Reichlich vorschnell ist im Westen das grauenhafte Massaker bei Moskau als islamistischer Anschlag gewertet worden. Doch allein die Nachricht, dass die mutmaßlichen Massenmörder aus Tadschikistan stammen, belegt das noch nicht.
Von Wolfgang Hübner
Die allermeisten Menschen in dem zentralasiatischen Land sind Moslems. Wenn die von russischen Sicherheitskräften verhafteten Personen tatsächlich die Täter in dem Konzerthaus waren, dann liegt nach den bislang vorliegenden Informationen der Verdacht nahe, dass es sich nicht um religiöse, auch zum Selbstopfer bereite Fanatiker, sondern um gedungene und bezahlte Killer handelt, deren Auftraggeber noch unbekannt sind.
Auffällig ist jedenfalls, dass die festgenommenen Männer auf dem Weg zur ukrainischen Grenze waren. Der Weg nach Tadschikistan ist ein ganz anderer. Da sie auf russischem Territorium mit Sicherheit über kurz oder lang aufgespürt worden wären, mussten sie versuchen, ins Ausland zu flüchten. Und zwar dorthin, wo sie sich sicher fühlen und ihren Blutlohn erhalten konnten. Da Russland mit der Ukraine im Krieg ist, konnten die Mörder darauf hoffen, wenn nicht gar darauf vertrauen, jenseits der ukrainischen Grenze ihren Verfolgern zu entkommen.
Das ist noch kein Beweis für die Verwicklung oder Verantwortung der ukrainischen Regierung oder Geheimdienste in das Geschehen, das so viele Menschenleben zerstört hat. Es könnte allerdings ein Indiz dafür sein, dass ukrainische Kreise, welche auch immer, beteiligt waren. Immerhin hätten diese das stärkste Motiv, Russland einen solchen Schlag zu versetzen. Hingegen ist es in Erwägung des während des Gaza-Krieges noch gestiegenem Ansehen Russlands in der islamischen Welt sehr unwahrscheinlich, ausgerechnet jetzt ins Fadenkreuz von Dschihadisten gekommen zu sein.

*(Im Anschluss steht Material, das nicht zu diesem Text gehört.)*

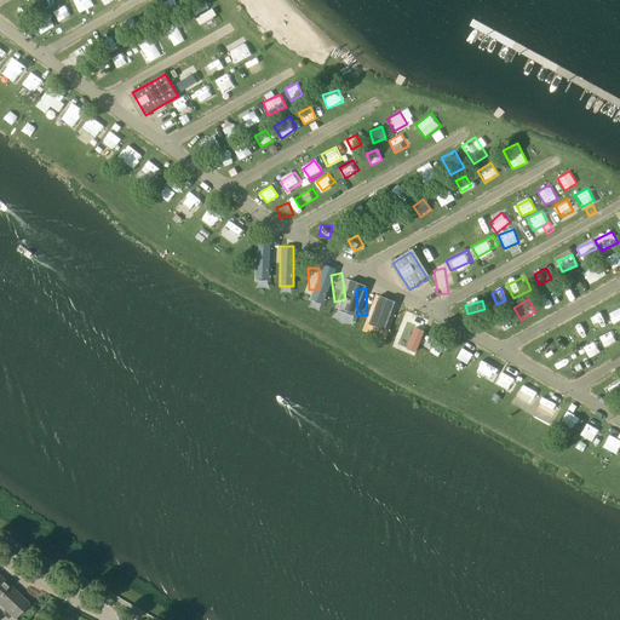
[(383,328),(394,328),(392,303),(382,303),(383,328)]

Sollte die Führung in Moskau zu der Überzeugung gelangen, in der Ukraine sei der Massenmord mit tadschikischen Auftragskillern geplant und in die Wege geleitet worden, könnten die Folgen für Kiew noch katastrophaler als ohnehin schon sein: Dann würde Russland schon aus Selbstschutz kein anderes Kriegsende akzeptieren können als die bedingungslose Kapitulation der Ukraine. Will der Westen dann für den Schutz von Terroristen einen Weltkrieg riskieren?